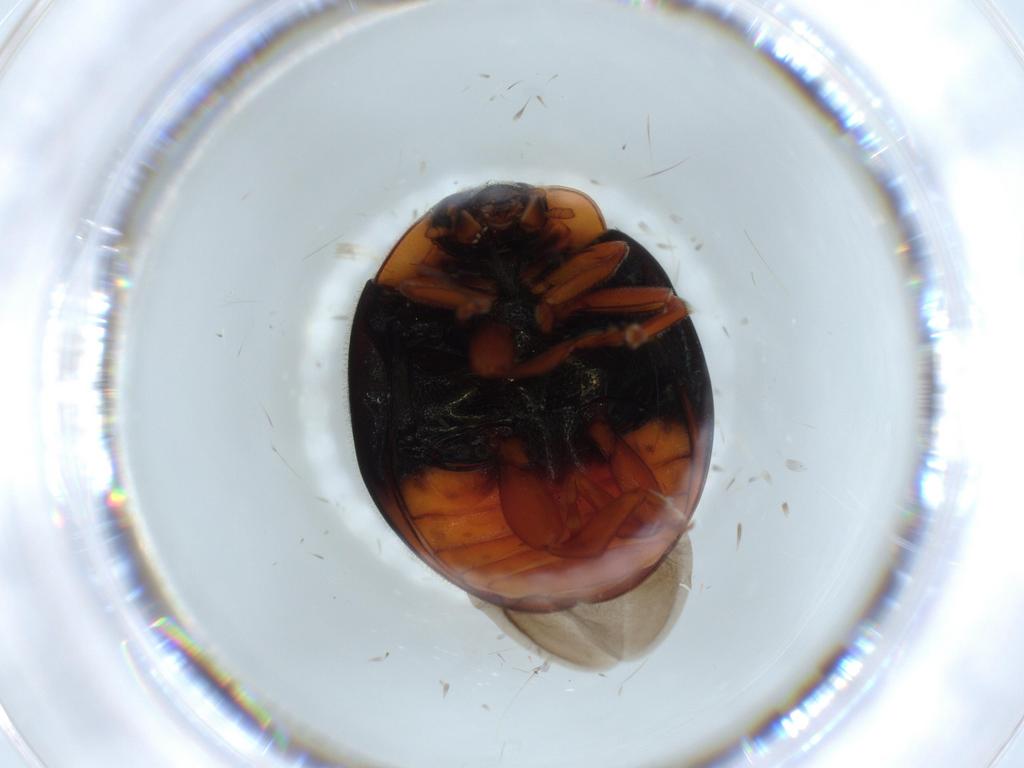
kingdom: Animalia
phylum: Arthropoda
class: Insecta
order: Coleoptera
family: Coccinellidae
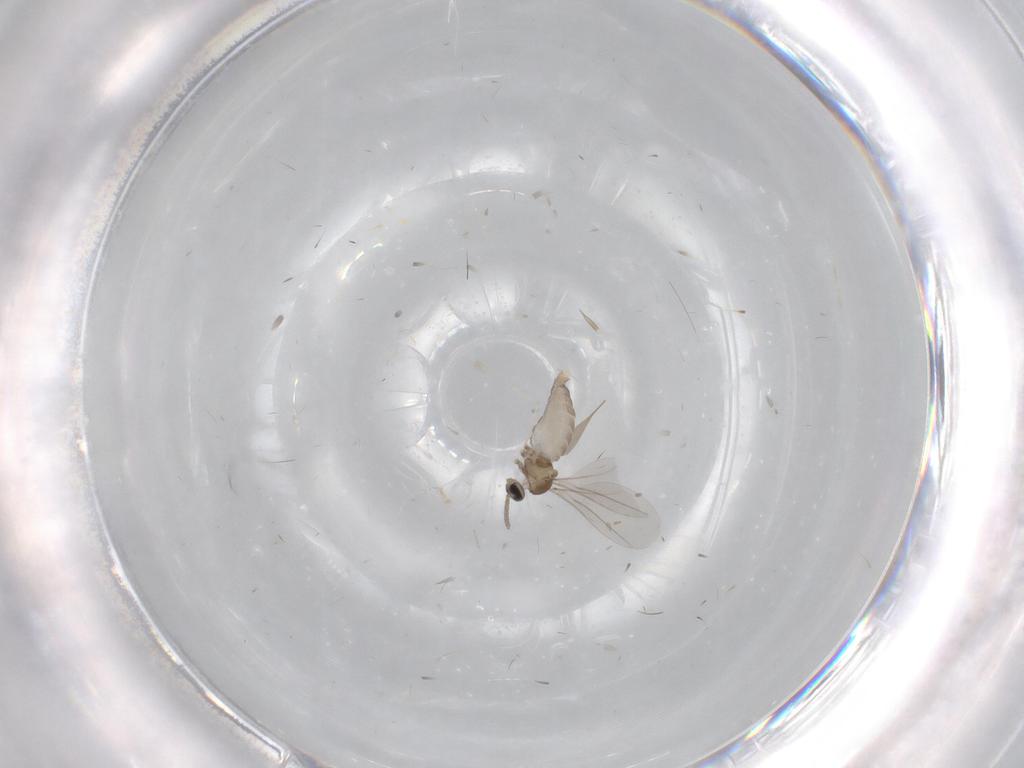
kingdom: Animalia
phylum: Arthropoda
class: Insecta
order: Diptera
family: Cecidomyiidae
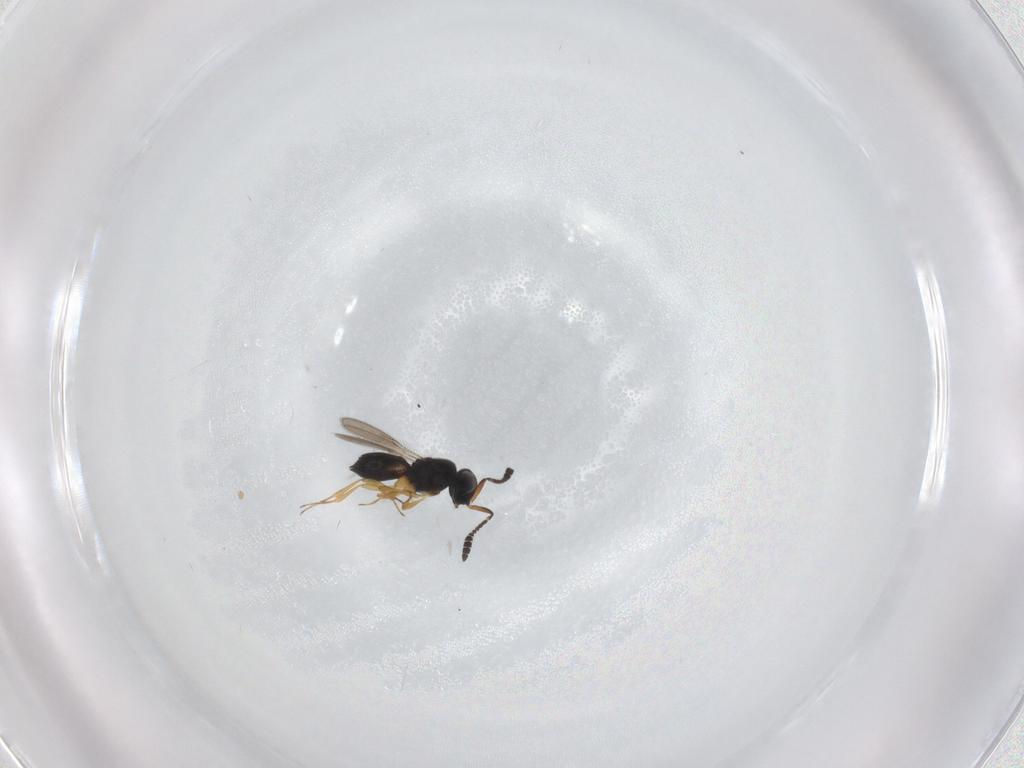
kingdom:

++++++

TASK TO CARRY OUT> Could you put the text lines from all the entries into a numbered list, skipping any blank lines and leaving out the images?

TASK SOLUTION>
1. kingdom: Animalia
2. phylum: Arthropoda
3. class: Insecta
4. order: Coleoptera
5. family: Coccinellidae
6. kingdom: Animalia
7. phylum: Arthropoda
8. class: Insecta
9. order: Diptera
10. family: Cecidomyiidae
11. kingdom:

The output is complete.